* TASK REQUIREMENTS
Please write out every one of the rows below word for word, leaving the pictures out of your answer.

══ EXTRACTED DATA

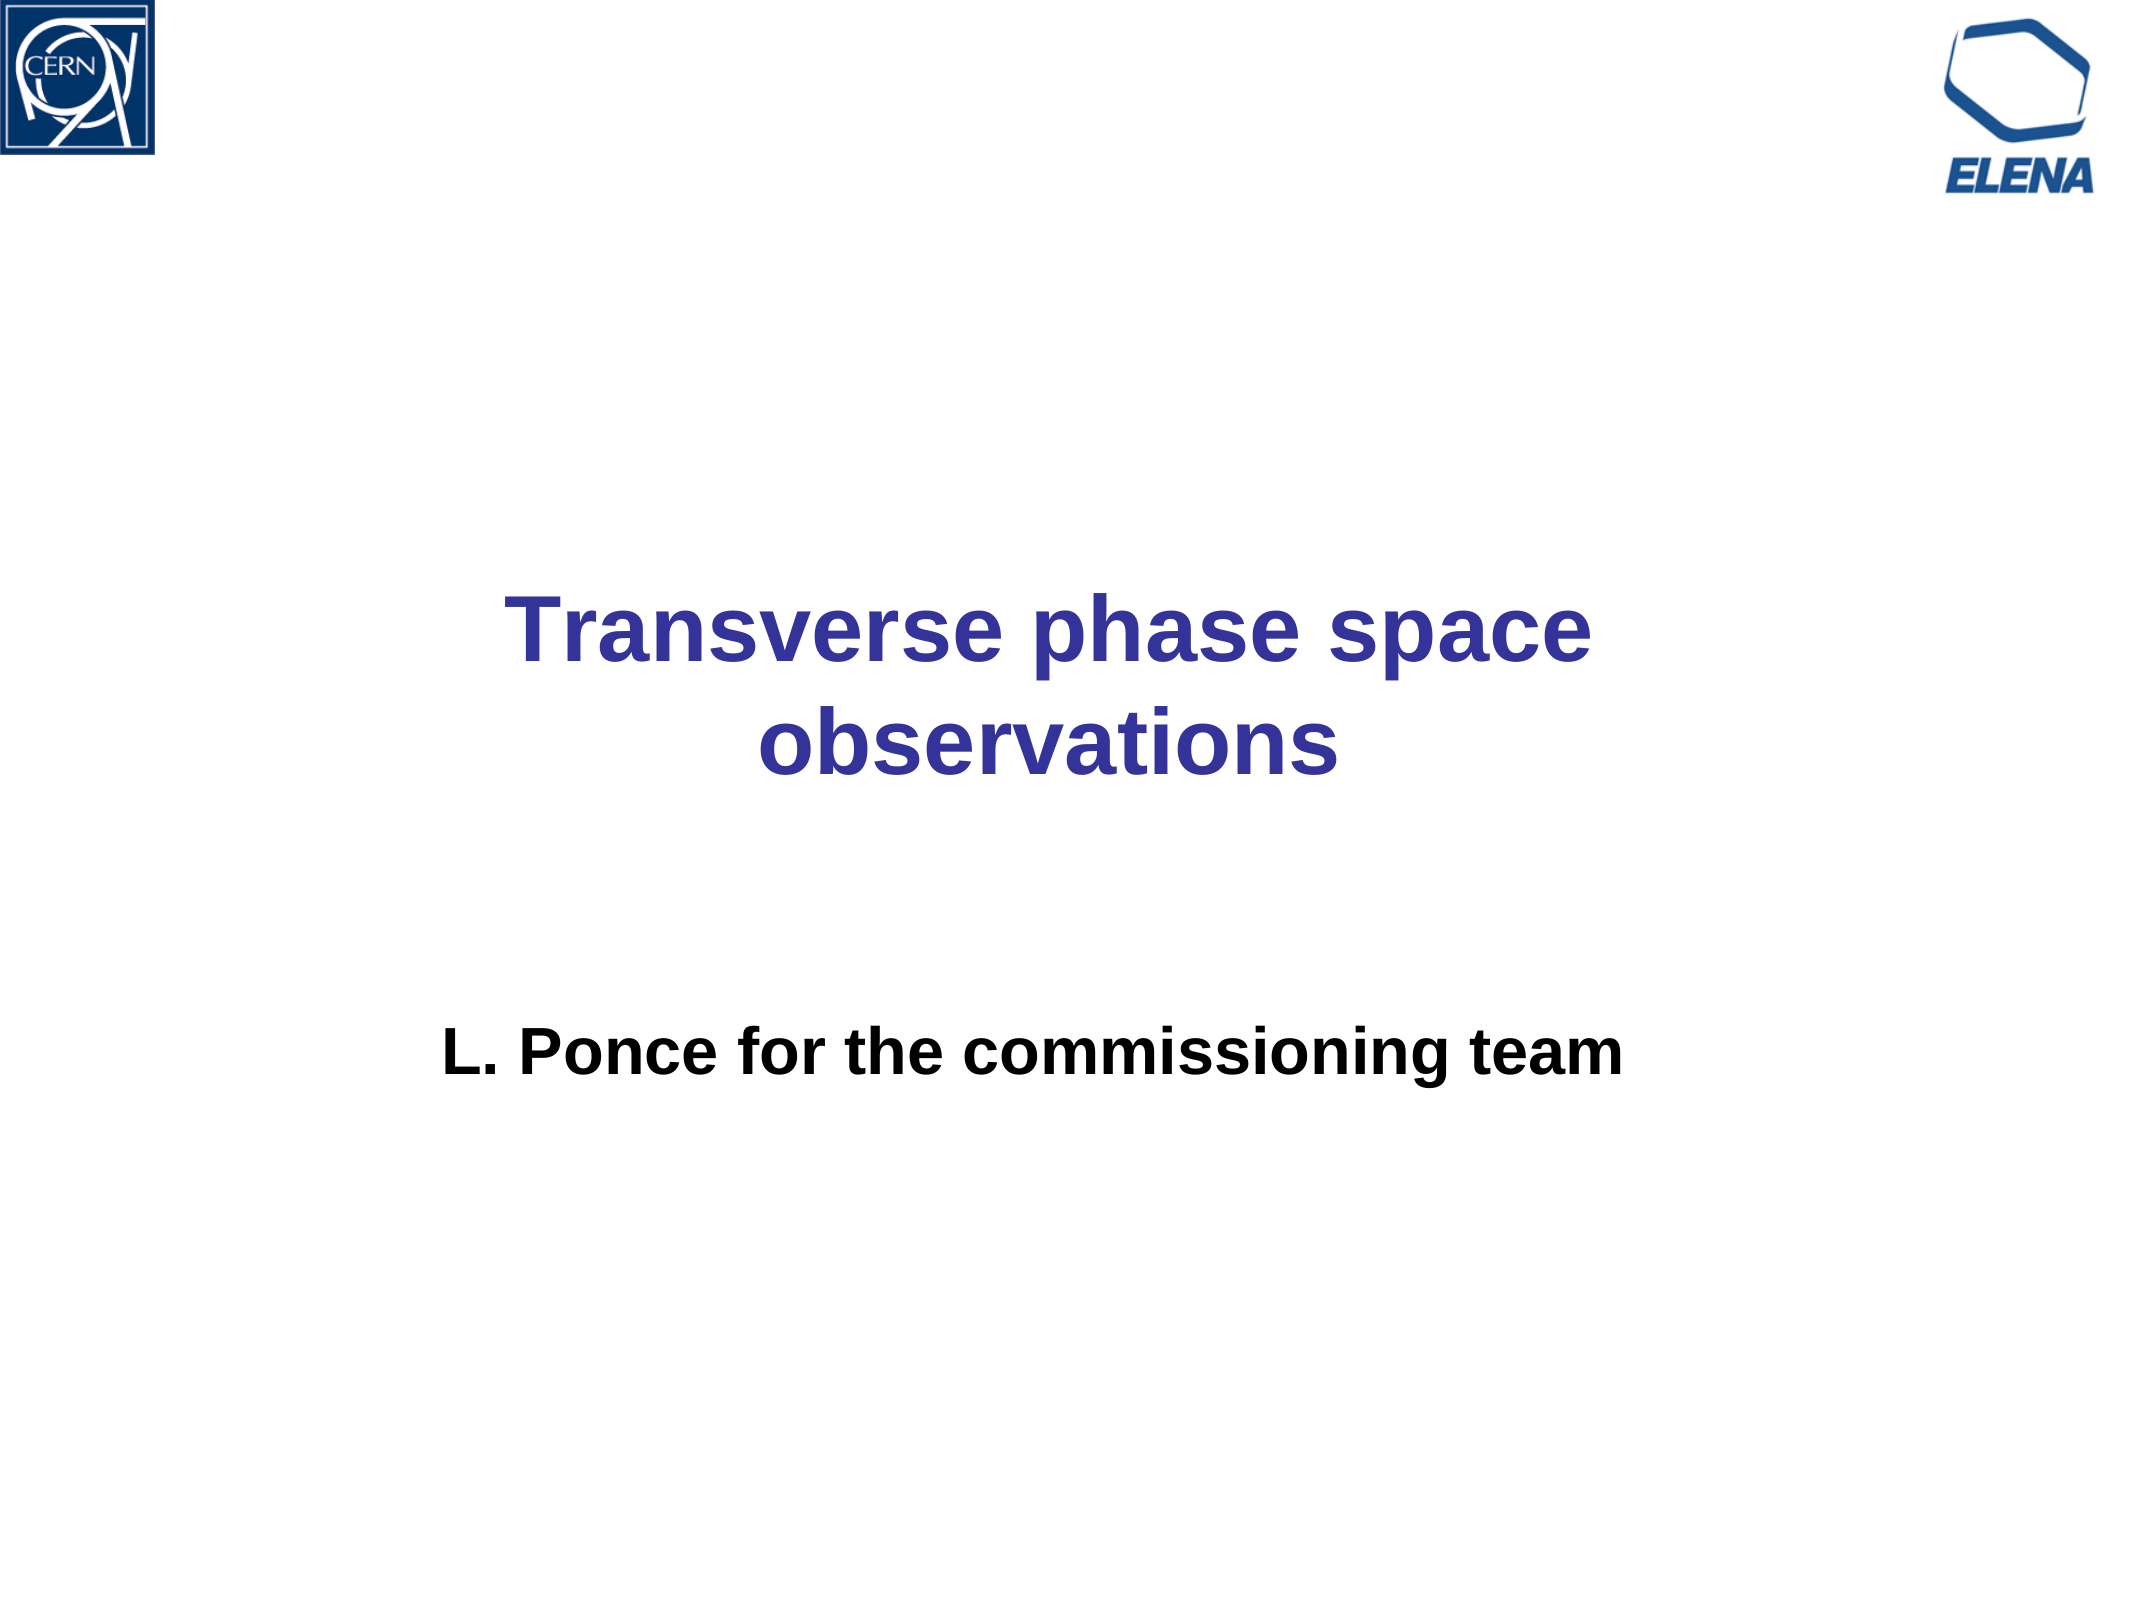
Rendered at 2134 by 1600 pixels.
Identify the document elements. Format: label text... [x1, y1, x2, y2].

text_box Transverse phase space observations [282, 478, 1817, 995]
text_box L. Ponce for the commissioning team [266, 845, 1802, 1362]
picture [0, 0, 155, 155]
picture [1924, 10, 2117, 206]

════

* SOLVED EXERCISE
Rendered at 2134 by 1600 pixels.
Identify the document elements. Format: label text... [x1, y1, x2, y2].

text_box Transverse phase space observations [282, 478, 1817, 995]
text_box L. Ponce for the commissioning team [266, 845, 1802, 1362]
picture [0, 0, 155, 155]
picture [1924, 10, 2117, 206]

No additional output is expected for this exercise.